I was lucky enough to play Bedlam when it was first released as early access game on Steam. The idea of playing a modern game that took the player through gaming history really intrigued me. I promptly downloaded the book by Christopher Brookmyre and read it cover to cover in just a couple of days. It was fantastic. It mixed humour, with gaming culture, geek knowledge and a dash of sci-fi. It told the tale of Ross Baker AKA Bedlam who is pulled into another reality in which all video games co-exist. Many elements have learned to travel between the game worlds and now a living breathing ‘gameverse’ exists. However, this digital world is under threat by a black suit wearing corporate entity know as the —. As you might expect, it’s Bedlam’s job to ‘grow a pair’ and save the “gameverse”. Throughout the game’s lifespan I watched it grow, then break, then grow some more and finally get finished.  Once completed, it made an appearance on the Xbox One.

bedlam-starfire

The first thing you have to know about Bedlam on the Xbox One is that you do not play Bedlam. You play Heather Quinn AKA Athena, a like-minded employee of Neurosphere and colleague of Bedlam. This means you can essentially follow in the footsteps of Bedlam, whilst carving out your own story. The game starts in a white room in which you are having your brain scanned and moments later you find yourself on planet “Graxis” as an enemy grunt in StarFire, a Quake style first person shooter.

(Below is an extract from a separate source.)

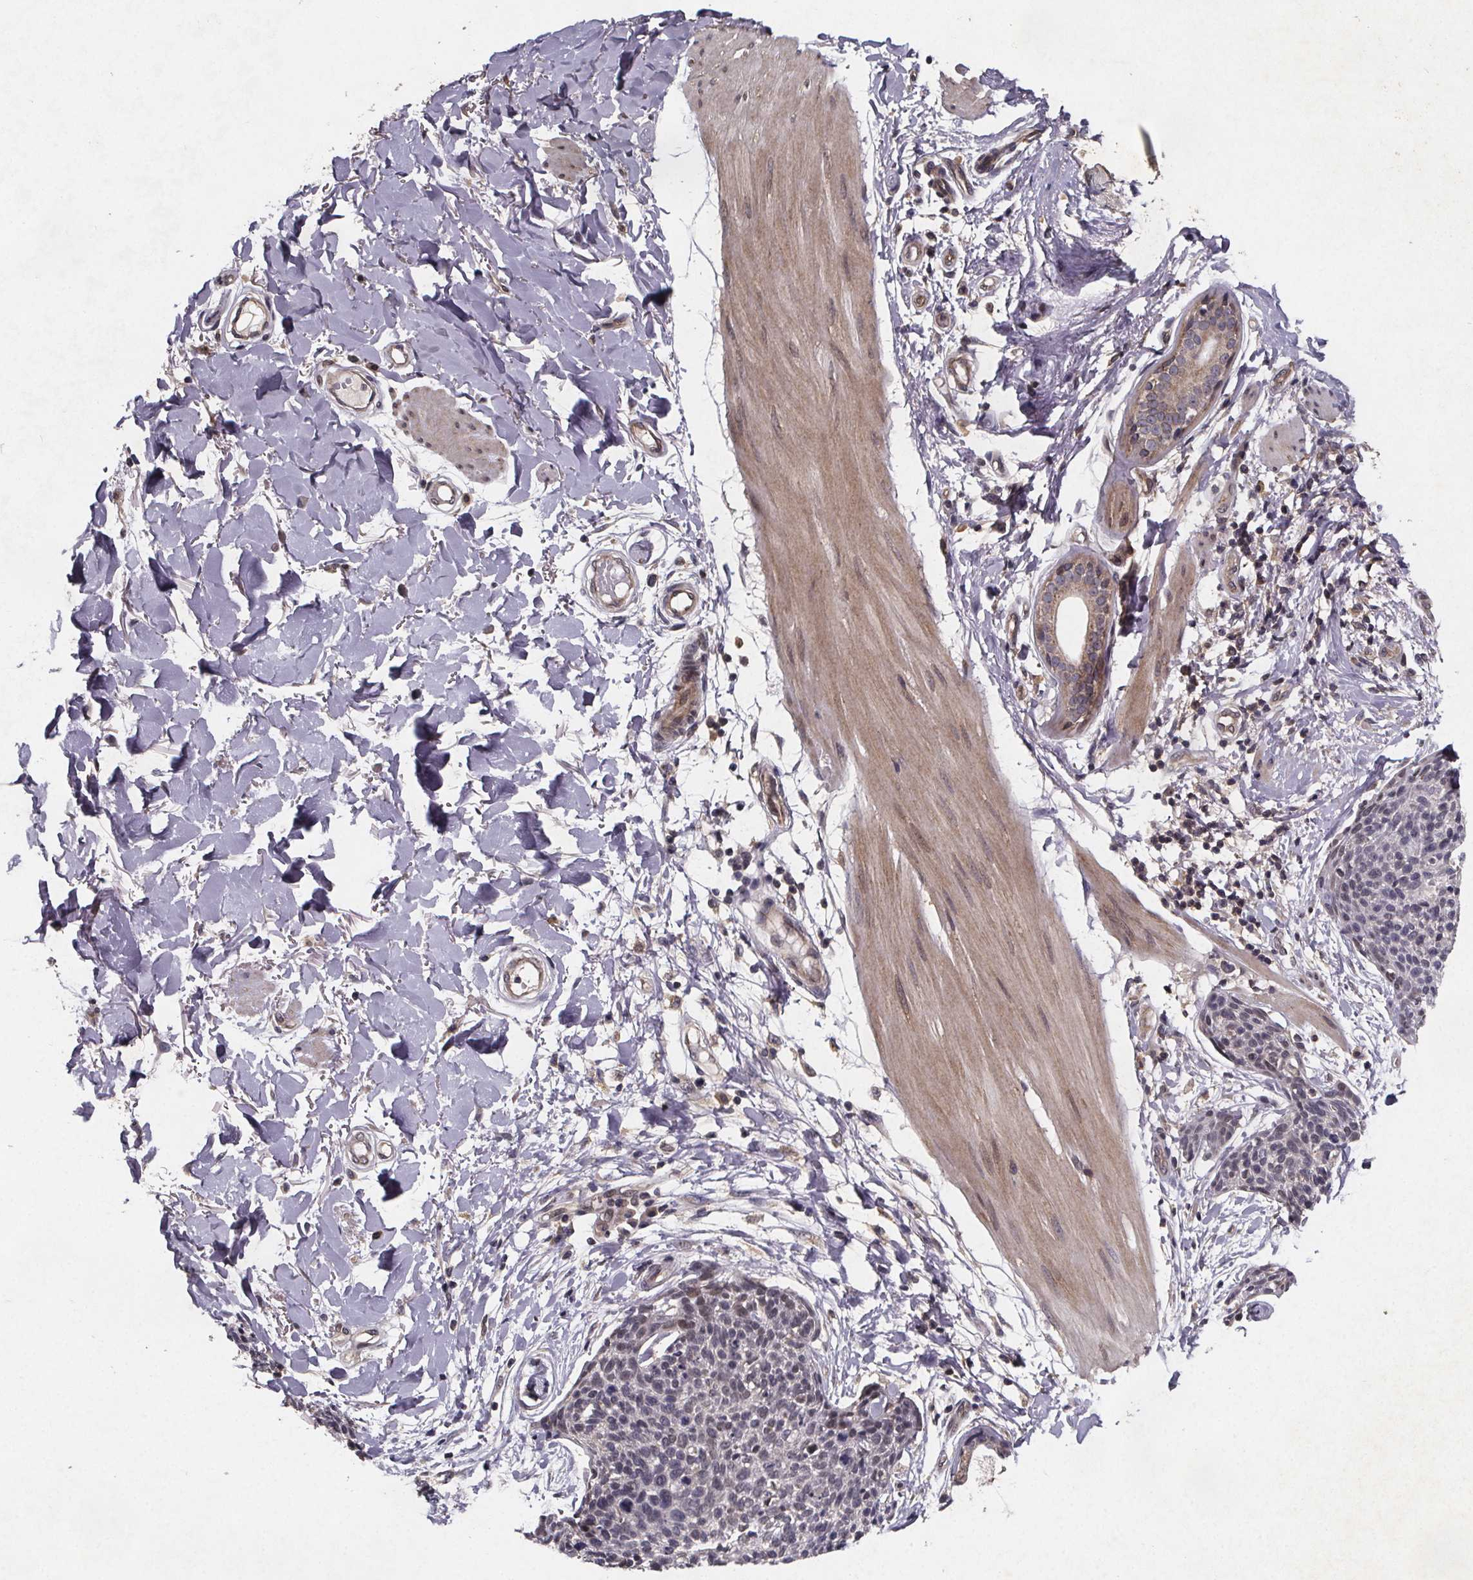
{"staining": {"intensity": "negative", "quantity": "none", "location": "none"}, "tissue": "skin cancer", "cell_type": "Tumor cells", "image_type": "cancer", "snomed": [{"axis": "morphology", "description": "Squamous cell carcinoma, NOS"}, {"axis": "topography", "description": "Skin"}, {"axis": "topography", "description": "Vulva"}], "caption": "Protein analysis of skin cancer (squamous cell carcinoma) reveals no significant positivity in tumor cells. Nuclei are stained in blue.", "gene": "PIERCE2", "patient": {"sex": "female", "age": 75}}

Both Ross and Athena are both gamers and computer programmer who know Starfire from their childhood. After quickly realises where she’s ended up she begins her adventure. However, after meeting Tom, an accountant from Leicester, who is understandably baffled and upset that he has been torn from his family, is being forced to blast space-Yanks with a laser cannon, and can’t even escape to death, because he keeps respawning, Athena realises that she isn’t the only person to be sucked into this gaming world.

 bedlam-skeletons

The game, created by RedBedlam in association with Standfast Interactive was released on Xbox One on September 14th and features various levels that start from the blocky ‘quake-inspired’ world of  Starfire and work their way through Call of Duty and Halo, with a dip into a Pacman style game whilst staying the first person perspective. Technically, the controls are over sensitive, the enemy AI seems to always know where you are and jumping is pretty horrendous. Whilst some of this can be attributed to staying true to the old style games, it is also bad programming. As an early access product this can be forgiven but now it’s a console release I would have like to see these controls tightened.

 bedlam-zombies

The game is a nostalgic romp through 90’s video games and the voice acting and honour keeps it moving along nicely. The death match level is still my favourite as it has all the trash talk from teenage gamers included. It’s not without its bugs though, and it actually crashed my Xbox twice, but these were isolated cases and may have been because I had played it before I was trying to beat the tank quicker than I was supposed to.

Overall, Bedlam is a trip down memory lane, a great story and fun game, RedBedlam have done a great job bringing the ‘Gameverse’ to life whilst retaining modern gaming conventions. Bedlam is a shooter for those who survived online gaming in the 80’s and 90’s and takes back to an iconic time in online gaming.